LuLa em entrevista ao JNReprodução TV
Lula reage à tarifa de Trump e ameaça retaliação comercial: 'inaceitável'
Presidente diz que medida é inadmissível, promete recorrer à OMC e aplicar a Lei de Reciprocidade a partir de agosto, se necessário
O presidente Luiz Inácio Lula da Silva (PT) classificou como "inadmissível" a decisão do presidente dos Estados Unidos, Donald Trump, de aplicar uma tarifa de 50% sobre produtos brasileiros. A medida, anunciada por Trump nesta quarta-feira (9), foi vinculada a processos judiciais em andamento no Supremo Tribunal Federal contra o ex-presidente Jair Bolsonaro — associação considerada por Lula como uma tentativa inaceitável de interferência em assuntos internos do Brasil.
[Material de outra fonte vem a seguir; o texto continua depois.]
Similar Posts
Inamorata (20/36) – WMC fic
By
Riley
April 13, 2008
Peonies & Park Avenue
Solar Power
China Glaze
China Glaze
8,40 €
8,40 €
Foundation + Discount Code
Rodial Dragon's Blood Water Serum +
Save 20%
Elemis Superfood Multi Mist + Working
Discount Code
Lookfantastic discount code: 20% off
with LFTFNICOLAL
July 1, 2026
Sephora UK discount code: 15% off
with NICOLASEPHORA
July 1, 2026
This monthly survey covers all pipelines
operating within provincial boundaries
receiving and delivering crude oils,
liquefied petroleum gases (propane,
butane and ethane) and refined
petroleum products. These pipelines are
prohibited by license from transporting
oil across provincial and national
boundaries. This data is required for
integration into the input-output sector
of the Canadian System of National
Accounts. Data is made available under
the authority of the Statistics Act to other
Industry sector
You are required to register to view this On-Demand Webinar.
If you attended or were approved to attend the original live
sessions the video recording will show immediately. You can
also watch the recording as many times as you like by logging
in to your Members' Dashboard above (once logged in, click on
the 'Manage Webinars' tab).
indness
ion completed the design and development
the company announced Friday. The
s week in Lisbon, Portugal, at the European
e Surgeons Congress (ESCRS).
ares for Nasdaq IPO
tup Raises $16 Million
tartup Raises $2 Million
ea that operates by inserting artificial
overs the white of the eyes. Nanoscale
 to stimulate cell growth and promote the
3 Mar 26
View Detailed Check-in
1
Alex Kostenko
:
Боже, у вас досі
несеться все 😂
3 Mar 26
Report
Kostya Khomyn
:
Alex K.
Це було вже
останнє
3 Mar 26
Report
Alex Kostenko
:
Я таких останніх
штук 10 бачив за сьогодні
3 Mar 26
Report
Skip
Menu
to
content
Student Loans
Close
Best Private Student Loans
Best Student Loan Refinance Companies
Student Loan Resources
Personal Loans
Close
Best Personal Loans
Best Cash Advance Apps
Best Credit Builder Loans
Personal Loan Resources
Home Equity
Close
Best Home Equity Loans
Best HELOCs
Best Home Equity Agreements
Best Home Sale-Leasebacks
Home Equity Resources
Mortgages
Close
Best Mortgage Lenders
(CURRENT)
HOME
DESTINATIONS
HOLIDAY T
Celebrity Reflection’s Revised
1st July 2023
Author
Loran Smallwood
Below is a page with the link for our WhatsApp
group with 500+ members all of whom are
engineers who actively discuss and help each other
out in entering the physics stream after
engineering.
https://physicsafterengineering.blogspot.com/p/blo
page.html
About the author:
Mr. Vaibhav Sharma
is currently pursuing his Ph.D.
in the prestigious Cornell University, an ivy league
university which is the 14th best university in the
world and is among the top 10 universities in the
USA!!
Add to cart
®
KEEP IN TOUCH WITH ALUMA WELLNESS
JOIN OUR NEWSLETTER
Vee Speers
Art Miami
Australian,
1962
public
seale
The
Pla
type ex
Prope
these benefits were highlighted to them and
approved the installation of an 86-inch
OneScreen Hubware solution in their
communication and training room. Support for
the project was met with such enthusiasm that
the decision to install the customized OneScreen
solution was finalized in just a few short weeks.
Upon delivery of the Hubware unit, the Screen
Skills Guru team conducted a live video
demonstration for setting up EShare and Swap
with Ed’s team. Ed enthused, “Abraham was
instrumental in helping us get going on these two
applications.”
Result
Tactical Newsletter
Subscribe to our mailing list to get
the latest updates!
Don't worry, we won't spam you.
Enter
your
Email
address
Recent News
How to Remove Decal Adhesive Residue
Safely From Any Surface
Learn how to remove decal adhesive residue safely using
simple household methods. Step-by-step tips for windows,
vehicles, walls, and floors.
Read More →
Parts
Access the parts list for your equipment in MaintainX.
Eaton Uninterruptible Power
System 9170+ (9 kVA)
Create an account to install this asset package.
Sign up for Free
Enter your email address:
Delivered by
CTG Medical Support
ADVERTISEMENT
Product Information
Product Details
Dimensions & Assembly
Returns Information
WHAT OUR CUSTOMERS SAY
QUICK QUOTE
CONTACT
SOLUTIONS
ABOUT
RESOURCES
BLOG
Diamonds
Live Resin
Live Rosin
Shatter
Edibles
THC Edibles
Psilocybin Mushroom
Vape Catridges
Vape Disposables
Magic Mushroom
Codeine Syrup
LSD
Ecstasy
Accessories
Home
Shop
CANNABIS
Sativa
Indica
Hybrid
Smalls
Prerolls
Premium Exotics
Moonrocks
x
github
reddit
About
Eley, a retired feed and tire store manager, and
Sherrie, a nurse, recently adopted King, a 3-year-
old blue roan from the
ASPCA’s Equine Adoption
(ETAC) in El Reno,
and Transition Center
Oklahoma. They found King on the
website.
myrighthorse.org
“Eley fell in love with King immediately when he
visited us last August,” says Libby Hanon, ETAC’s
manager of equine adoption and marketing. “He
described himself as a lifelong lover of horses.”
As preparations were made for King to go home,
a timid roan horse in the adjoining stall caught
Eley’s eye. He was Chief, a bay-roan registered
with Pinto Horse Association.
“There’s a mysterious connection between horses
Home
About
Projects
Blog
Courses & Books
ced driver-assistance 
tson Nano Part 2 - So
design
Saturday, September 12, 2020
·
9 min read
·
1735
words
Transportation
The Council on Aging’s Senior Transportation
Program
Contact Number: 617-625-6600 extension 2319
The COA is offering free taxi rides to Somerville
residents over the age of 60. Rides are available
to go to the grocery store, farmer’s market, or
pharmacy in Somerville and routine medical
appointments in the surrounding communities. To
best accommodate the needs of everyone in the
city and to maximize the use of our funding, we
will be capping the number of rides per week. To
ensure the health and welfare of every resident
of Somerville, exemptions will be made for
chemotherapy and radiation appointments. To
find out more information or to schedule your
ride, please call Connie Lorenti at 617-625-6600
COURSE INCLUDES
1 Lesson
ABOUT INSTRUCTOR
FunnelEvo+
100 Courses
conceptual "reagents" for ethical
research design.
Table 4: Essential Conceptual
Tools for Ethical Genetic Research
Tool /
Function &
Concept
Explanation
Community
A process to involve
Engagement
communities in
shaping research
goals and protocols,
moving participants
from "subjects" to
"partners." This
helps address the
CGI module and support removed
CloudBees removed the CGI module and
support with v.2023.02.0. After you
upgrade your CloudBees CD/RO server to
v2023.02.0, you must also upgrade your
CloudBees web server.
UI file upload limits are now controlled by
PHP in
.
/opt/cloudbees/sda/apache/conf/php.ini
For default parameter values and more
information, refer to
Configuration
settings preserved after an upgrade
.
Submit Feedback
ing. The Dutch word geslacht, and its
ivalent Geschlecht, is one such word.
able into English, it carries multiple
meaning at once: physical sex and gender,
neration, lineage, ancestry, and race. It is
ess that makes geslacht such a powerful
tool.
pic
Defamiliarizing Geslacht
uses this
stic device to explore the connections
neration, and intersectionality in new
Em entrevista ao Jornal Nacional, Lula afirmou que recorrerá à Organização Mundial do Comércio (OMC) e, caso não haja acordo, o Brasil adotará retaliações previstas na Lei de Reciprocidade, sancionada por ele em abril. As contramedidas, segundo o presidente, poderão ser aplicadas já a partir de 1º de agosto, data em que a nova tarifa entra em vigor.
Sem esconder o desconforto com o tom e a forma como o anúncio foi feito — por meio de uma publicação no site de Trump —, Lula criticou o comportamento do americano, que, segundo ele, tem adotado uma postura desrespeitosa desde o início do mandato. “Essa é a hora de mostrar que o Brasil quer ser respeitado no mundo. O Brasil não tem contencioso com ninguém e não aceita desaforos”, afirmou. O presidente declarou ainda que o país está buscando diálogo com empresários do setor exportador e analisando novos mercados.
Questionado sobre o impacto de suas declarações durante a cúpula do Brics, na semana passada, Lula minimizou a conexão entre os episódios. No evento, o presidente defendeu a soberania dos países do bloco e mencionou a possibilidade de realizar transações comerciais sem depender do dólar, o que foi mal recebido por Washington.
Lula também comentou sobre a visita que fez à ex-presidente argentina Cristina Kirchner, condenada por corrupção, e negou que o gesto tenha qualquer relação com o episódio. “Foi uma visita humanitária. O que não aceitamos é que um presidente estrangeiro tente dar palpite sobre decisões da nossa Justiça”, afirmou.
Apesar das críticas, Lula não descartou a possibilidade de procurar Trump diretamente para discutir o tema. “Se for necessário, eu ligo. Mas não vou aceitar provocação pública sem resposta.”